- PAGE EXTRACT
※ ※ ※
For the reasons indicated, the judgment of the Municipal Court is reversed, and the cause remanded with directions to enter a finding of guilty against defendant.

Judgment reversed, and cause remanded with directions.

BRYANT, J., concurs.

BURKE, P.J., dissenting:

The defendant is neither the owner of the building nor the occupant of the space in which the alleged violations of the code relating to exit and fire escape signs occurred. It is the managing agent of the building. At all relevant times the space was under the exclusive occupancy and control of the Internal Revenue Service of the United States. Neither lease with the United States has a forfeiture clause entitling the lessor to forfeit the lease for breach of covenant or for use of the premises in violation of a law or city ordinance or even for nonpayment of rent. In People v. Gilbert, 64 Ill. App. 203, the court said (207):

"The breach of a condition is essentially different in its results from a breach of a covenant. In the case of a condition broken the right of re-entry by the landlord, if the condition were of such nature, would ensue, but for a breach of covenant, where no right of entry for such breach is reserved, only an action for damages would follow. White v. Naerup, 57 Ill. App. 114."
※ ※ ※
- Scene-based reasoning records
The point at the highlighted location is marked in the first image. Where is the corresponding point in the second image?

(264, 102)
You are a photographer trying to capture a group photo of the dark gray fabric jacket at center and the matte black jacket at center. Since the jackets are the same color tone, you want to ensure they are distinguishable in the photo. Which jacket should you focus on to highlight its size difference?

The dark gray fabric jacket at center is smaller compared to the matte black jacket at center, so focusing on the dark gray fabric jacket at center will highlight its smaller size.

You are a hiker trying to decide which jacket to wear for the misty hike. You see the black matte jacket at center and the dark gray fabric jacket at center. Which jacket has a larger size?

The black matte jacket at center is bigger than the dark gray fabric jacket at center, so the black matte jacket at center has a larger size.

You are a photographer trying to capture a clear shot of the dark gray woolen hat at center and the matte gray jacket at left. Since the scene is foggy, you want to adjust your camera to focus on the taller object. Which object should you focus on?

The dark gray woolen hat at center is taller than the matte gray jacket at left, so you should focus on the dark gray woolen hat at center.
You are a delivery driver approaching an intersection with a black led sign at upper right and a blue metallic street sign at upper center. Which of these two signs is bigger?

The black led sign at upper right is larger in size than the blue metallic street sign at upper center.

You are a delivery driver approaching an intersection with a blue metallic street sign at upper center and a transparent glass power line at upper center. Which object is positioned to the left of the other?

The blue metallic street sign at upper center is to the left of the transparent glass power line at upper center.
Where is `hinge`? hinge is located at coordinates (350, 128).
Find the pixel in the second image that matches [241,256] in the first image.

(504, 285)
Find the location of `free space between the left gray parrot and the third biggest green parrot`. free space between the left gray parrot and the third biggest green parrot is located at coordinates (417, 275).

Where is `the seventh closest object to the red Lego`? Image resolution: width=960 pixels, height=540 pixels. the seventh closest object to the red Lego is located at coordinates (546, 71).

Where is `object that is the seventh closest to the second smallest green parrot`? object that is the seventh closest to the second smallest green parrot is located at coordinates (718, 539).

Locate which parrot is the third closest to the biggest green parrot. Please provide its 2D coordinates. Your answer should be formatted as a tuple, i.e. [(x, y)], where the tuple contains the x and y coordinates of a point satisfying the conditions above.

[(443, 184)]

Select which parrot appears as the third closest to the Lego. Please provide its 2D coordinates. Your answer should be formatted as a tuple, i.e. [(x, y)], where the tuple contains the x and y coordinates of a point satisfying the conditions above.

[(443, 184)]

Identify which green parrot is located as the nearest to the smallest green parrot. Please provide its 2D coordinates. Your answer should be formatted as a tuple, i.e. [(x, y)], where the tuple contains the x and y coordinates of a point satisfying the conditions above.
※ ※ ※
- EXERCISE SET
a – Please print the part of the court opinion excerpt starting with "For the reasons" and going on through "guilty against defendant.".
b – Answer these questions from the court opinion excerpt:
(i) Which judge concurs?
(ii) What is the defendant's role with respect to the building?
(iii) Who had exclusive occupancy and control of the space at all relevant times?

- RESPONSES TO THE EXERCISE
a –
For the reasons indicated, the judgment of the Municipal Court is reversed, and the cause remanded with directions to enter a finding of guilty against defendant.

b –
(i) Bryant, J.
(ii) It is the managing agent of the building.
(iii) The Internal Revenue Service of the United States.